44. An arrangement may include an obligation to repay a financial assistance payment in specified circumstances. The existence of a repayment clause alone is not determinative in establishing whether a financial assistance payment is consideration for a supply.

Government Grants and Payments during COVID-19

Payments to support business

A government payment to assist a business to continue operating is included in assessable income. This will include assistance provided as a one-off lump sum or a series of payments. For businesses operating on:

  • an accruals accounting method – the income will be derived when the right to the government payment arises
  • a cash accounting method – the income will be derived when the government payment is received.

Generally, you don’t have to pay GST on grant funding unless you provide something of value in return for the payment.

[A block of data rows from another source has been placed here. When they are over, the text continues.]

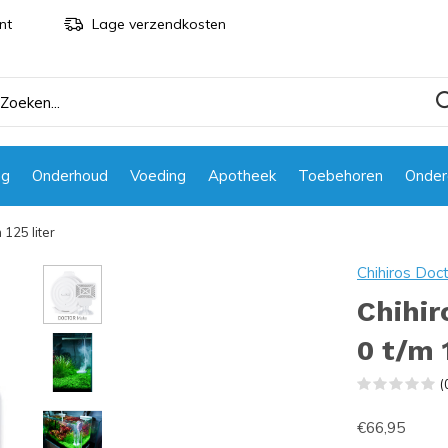
nt
Lage verzendkosten
ng
Onderhoud
Voeding
Apotheek
Toebehoren
Onder
 125 liter
Chihiros Doc
Chihir
0 t/m 
(
€66,95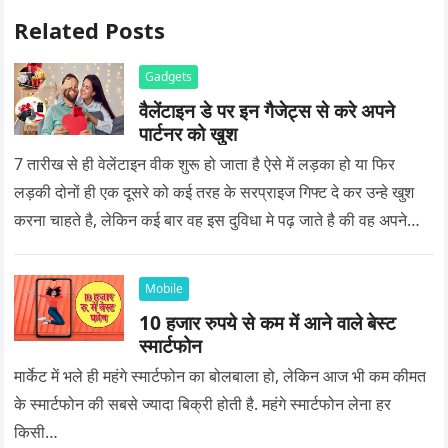
Related Posts
Gadgets
वैलेंटाइन डे पर इन गैजेट्स से करे अपने
पार्टनर को खुश
7 तारीख से ही वेलेंटाइन वीक शुरू हो जाता है ऐसे में लड़का हो या फिर
लड़की दोनों ही एक दूसरे को कई तरह के सरप्राइज गिफ्ट दे कर उन्हे खुश
करना चाहते है, लेकिन कई बार वह इस दुविधा मे पढ़ जाते है की वह अपने
प्यार को क्या सरप्राइज गिफ्ट दे की वह यादगार बन जाए।
Mobile
10 हजार रुपये से कम में आने वाले बेस्ट
स्मार्टफोन
मार्केट में भले ही महंगे स्मार्टफोन का बोलबाला हो, लेकिन आज भी कम कीमत
के स्मार्टफोन की सबसे ज्यादा बिक्री होती है. महंगे स्मार्टफोन लेना हर
किसी…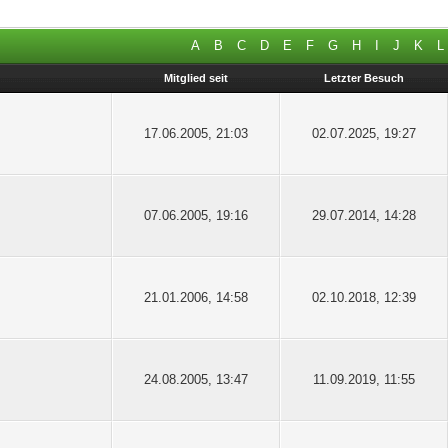
A
B
C
D
E
F
G
H
I
J
K
L
Mitglied seit
Letzter Besuch
17.06.2005, 21:03
02.07.2025, 19:27
07.06.2005, 19:16
29.07.2014, 14:28
21.01.2006, 14:58
02.10.2018, 12:39
24.08.2005, 13:47
11.09.2019, 11:55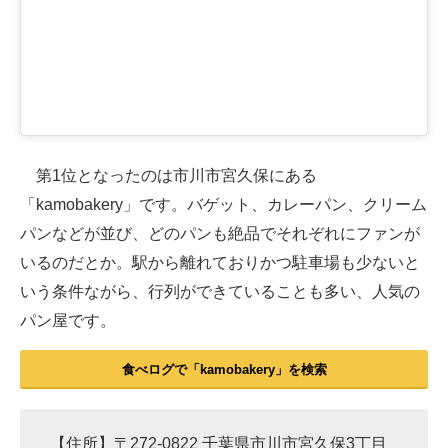
第1位となったのは市川市宮久保にある
「kamobakery」です。バゲット、カレーパン、クリーム
パンなどが並び、どのパンも絶品でそれぞれにファンが
いるのだとか。駅から離れておりかつ駐車場も少ないと
いう条件ながら、行列ができていることも多い、人気の
パン屋です。
食べログで「kamobakery」を検索
【住所】〒272-0822 千葉県市川市宮久保3丁目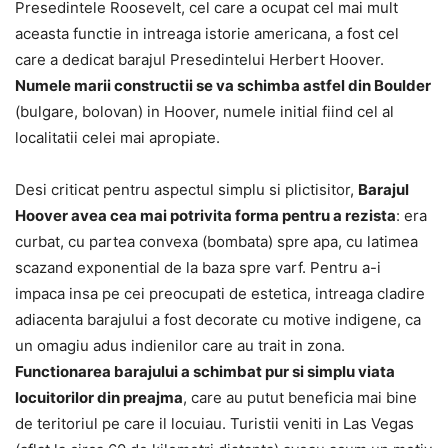
Presedintele Roosevelt, cel care a ocupat cel mai mult
aceasta functie in intreaga istorie americana, a fost cel
care a dedicat barajul Presedintelui Herbert Hoover.
Numele marii constructii se va schimba astfel din Boulder
(bulgare, bolovan) in Hoover, numele initial fiind cel al
localitatii celei mai apropiate.
Desi criticat pentru aspectul simplu si plictisitor,
Barajul
Hoover avea cea mai potrivita forma pentru a rezista
: era
curbat, cu partea convexa (bombata) spre apa, cu latimea
scazand exponential de la baza spre varf. Pentru a-i
impaca insa pe cei preocupati de estetica, intreaga cladire
adiacenta barajului a fost decorate cu motive indigene, ca
un omagiu adus indienilor care au trait in zona.
Functionarea barajului a schimbat pur si simplu viata
locuitorilor din preajma
, care au putut beneficia mai bine
de teritoriul pe care il locuiau. Turistii veniti in Las Vegas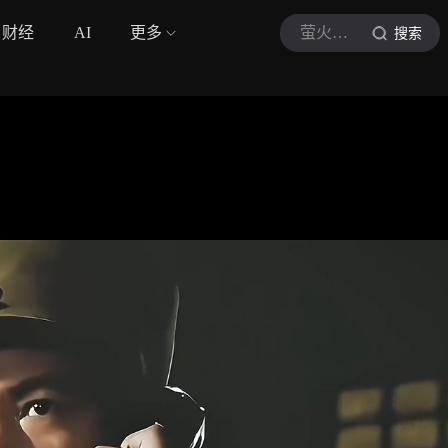
财经
AI
更多
萤火虫影社
搜索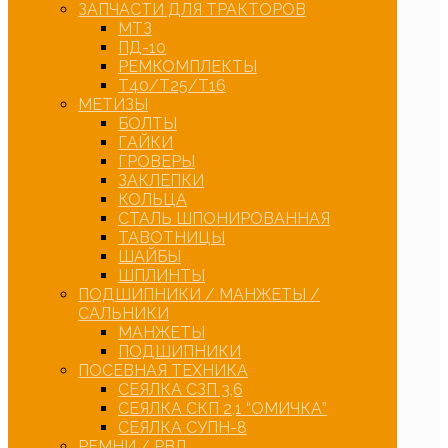
ЗАПЧАСТИ ДЛЯ ТРАКТОРОВ
МТЗ
ПД-10
РЕМКОМПЛЕКТЫ
Т40/Т25/Т16
МЕТИЗЫ
БОЛТЫ
ГАЙКИ
ГРОВЕРЫ
ЗАКЛЕПКИ
КОЛЬЦА
СТАЛЬ ШПОНИРОВАННАЯ
ТАВОТНИЦЫ
ШАЙБЫ
ШПЛИНТЫ
ПОДШИПНИКИ / МАНЖЕТЫ /
САЛЬНИКИ
МАНЖЕТЫ
ПОДШИПНИКИ
ПОСЕВНАЯ ТЕХНИКА
СЕЯЛКА СЗП 3,6
СЕЯЛКА СКП 2,1 “ОМИЧКА”
СЕЯЛКА СУПН-8
РЕМНИ / РВД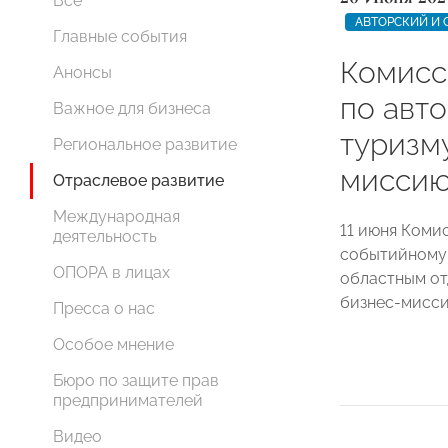
Все
АВТОРСКИЙ И
Главные события
Комис
Анонсы
по авт
Важное для бизнеса
туризм
Региональное развитие
миссию
Отраслевое развитие
Международная
11 июня Ком
деятельность
событийному
ОПОРА в лицах
областным о
бизнес-мисси
Пресса о нас
Особое мнение
Бюро по защите прав
предпринимателей
Видео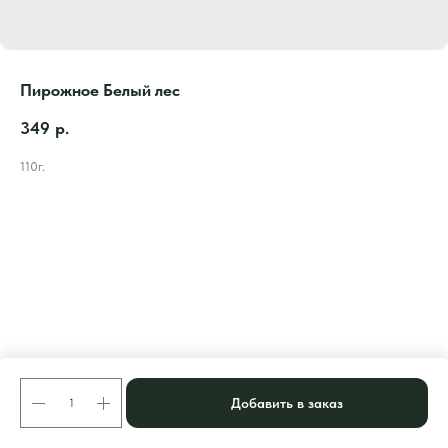
Пирожное Белый лес
349
р.
110г.
Добавить в заказ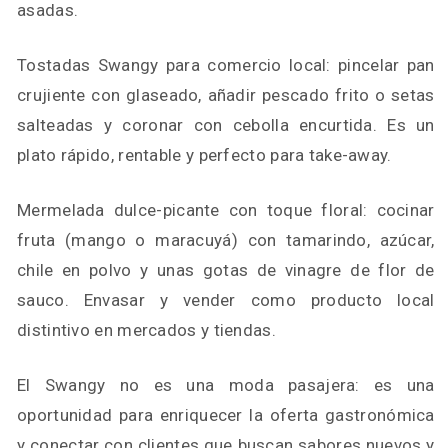
asadas.
Tostadas Swangy para comercio local: pincelar pan
crujiente con glaseado, añadir pescado frito o setas
salteadas y coronar con cebolla encurtida. Es un
plato rápido, rentable y perfecto para take-away.
Mermelada dulce-picante con toque floral: cocinar
fruta (mango o maracuyá) con tamarindo, azúcar,
chile en polvo y unas gotas de vinagre de flor de
sauco. Envasar y vender como producto local
distintivo en mercados y tiendas.
El Swangy no es una moda pasajera: es una
oportunidad para enriquecer la oferta gastronómica
y conectar con clientes que buscan sabores nuevos y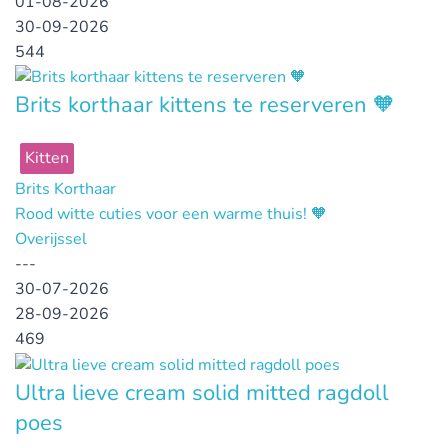
01-08-2026
30-09-2026
544
Brits korthaar kittens te reserveren 🧡
Kitten
Brits Korthaar
Rood witte cuties voor een warme thuis! 🧡
Overijssel
---
30-07-2026
28-09-2026
469
Ultra lieve cream solid mitted ragdoll
poes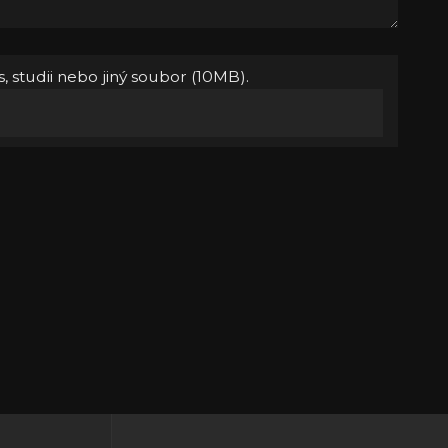
, studii nebo jiný soubor (10MB).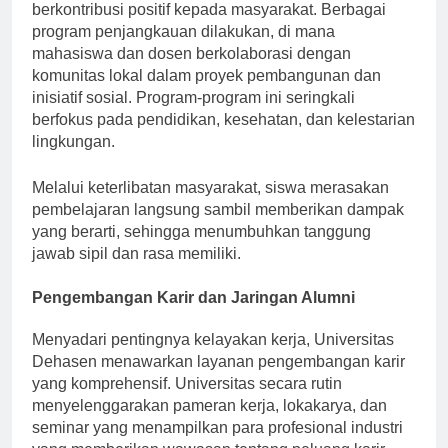
masyarakat, yang mencerminkan misinya untuk
berkontribusi positif kepada masyarakat. Berbagai
program penjangkauan dilakukan, di mana
mahasiswa dan dosen berkolaborasi dengan
komunitas lokal dalam proyek pembangunan dan
inisiatif sosial. Program-program ini seringkali
berfokus pada pendidikan, kesehatan, dan kelestarian
lingkungan.
Melalui keterlibatan masyarakat, siswa merasakan
pembelajaran langsung sambil memberikan dampak
yang berarti, sehingga menumbuhkan tanggung
jawab sipil dan rasa memiliki.
Pengembangan Karir dan Jaringan Alumni
Menyadari pentingnya kelayakan kerja, Universitas
Dehasen menawarkan layanan pengembangan karir
yang komprehensif. Universitas secara rutin
menyelenggarakan pameran kerja, lokakarya, dan
seminar yang menampilkan para profesional industri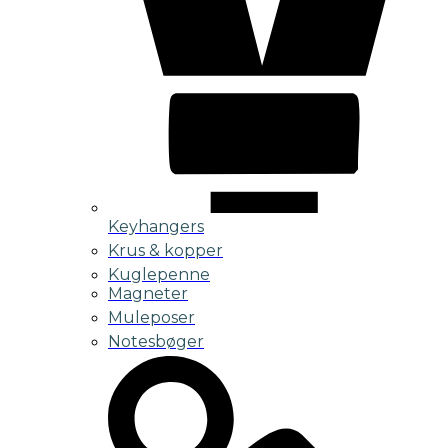
Keyhangers
Krus & kopper
Kuglepenne
Magneter
Muleposer
Notesbøger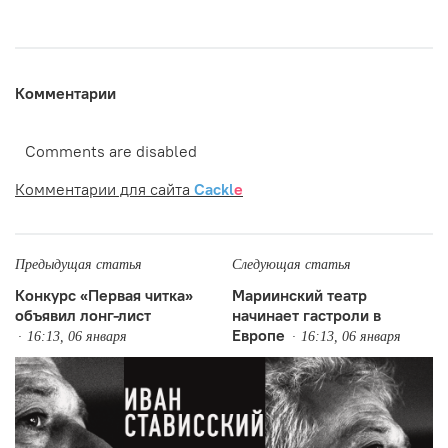
Комментарии
Comments are disabled
Комментарии для сайта
Cackl
e
Предыдущая статья
Следующая статья
Конкурс «Первая читка»
Мариинский театр
объявил лонг-лист
начинает гастроли в
Европе
16:13, 06 января
16:13, 06 января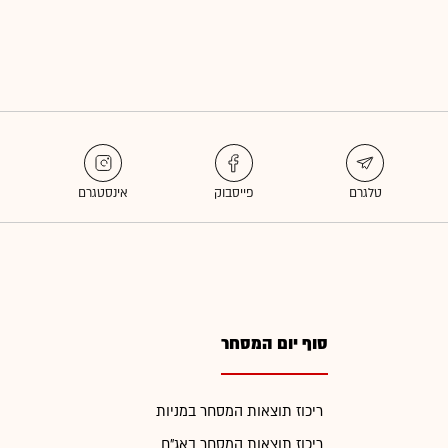
סוף יום המסחר
ריכוז תוצאות המסחר במניות
ריכוז תוצאות המסחר באג"ח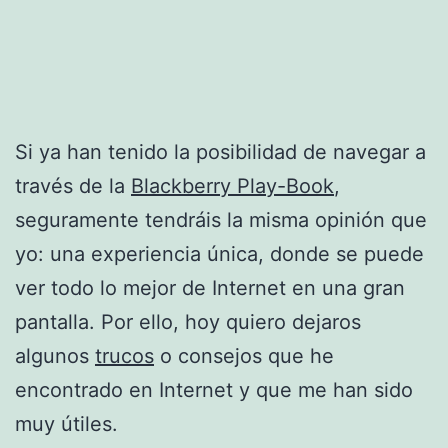
Si ya han tenido la posibilidad de navegar a
través de la
Blackberry Play-Book
,
seguramente tendráis la misma opinión que
yo: una experiencia única, donde se puede
ver todo lo mejor de Internet en una gran
pantalla. Por ello, hoy quiero dejaros
algunos
trucos
o consejos que he
encontrado en Internet y que me han sido
muy útiles.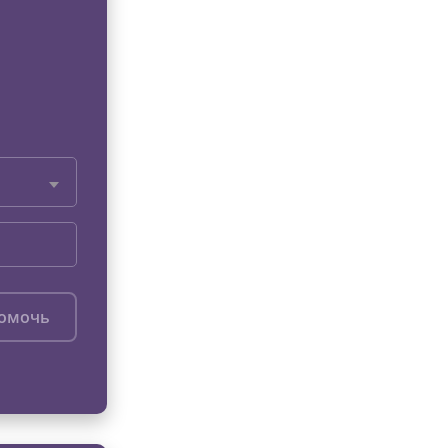
помочь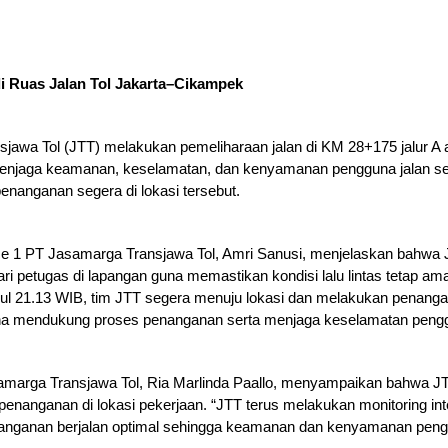
i Ruas Jalan Tol Jakarta–Cikampek
jawa Tol (JTT) melakukan pemeliharaan jalan di KM 28+175 jalur A 
njaga keamanan, keselamatan, dan kenyamanan pengguna jalan se
nanganan segera di lokasi tersebut.
ce 1 PT Jasamarga Transjawa Tol, Amri Sanusi, menjelaskan bahwa
ari petugas di lapangan guna memastikan kondisi lalu lintas tetap am
ul 21.13 WIB, tim JTT segera menuju lokasi dan melakukan penangan
una mendukung proses penanganan serta menjaga keselamatan penggu
amarga Transjawa Tol, Ria Marlinda Paallo, menyampaikan bahwa JTT
nanganan di lokasi pekerjaan. “JTT terus melakukan monitoring inte
nganan berjalan optimal sehingga keamanan dan kenyamanan pengguna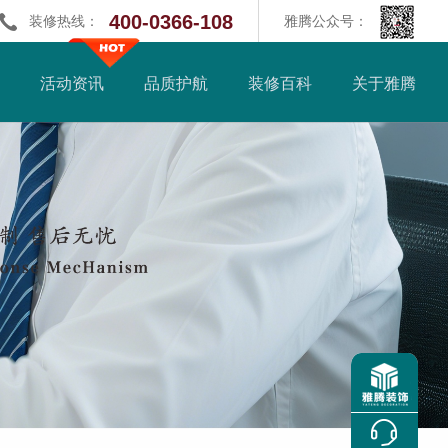
400-0366-108
装修热线：
雅腾公众号：
活动资讯
品质护航
装修百科
关于雅腾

Providing something of value for the payment can include entering into a binding legal obligation to do something or refrain from doing something in order to receive the payment.

Example 1 – cash payment for running business

Boris operates a local café which employs five full time and 10 casual workers. As a result of COVID-19 the café is closed for two months and operates at reduced capacity for two months after re-opening. The state government provides a $10,000 cash payment to businesses like Boris’s to help them cope with the impacts of COVID-19. Boris applies for and receives the $10,000 payment which he spends on paying outstanding business utility bills, replacement stock and deep cleaning the premises so he can reopen.

Income tax implications

In his 2021 tax return, Boris includes the $10,000 payment from government as assessable income, and is included at T1, on the BAS. He also includes the stock expenses in his trading stock calculation, and he claims the utility bills and cleaning expenses as a deduction.

GST implications

The payment is made to provide financial support to ease the pressures faced by small business impacted by COVID-19. The café only needs to meet eligibility requirements as stipulated in the funding application. Boris is not providing anything of value to the state government in return for the payment. He does not have to pay GST on the cash payment received.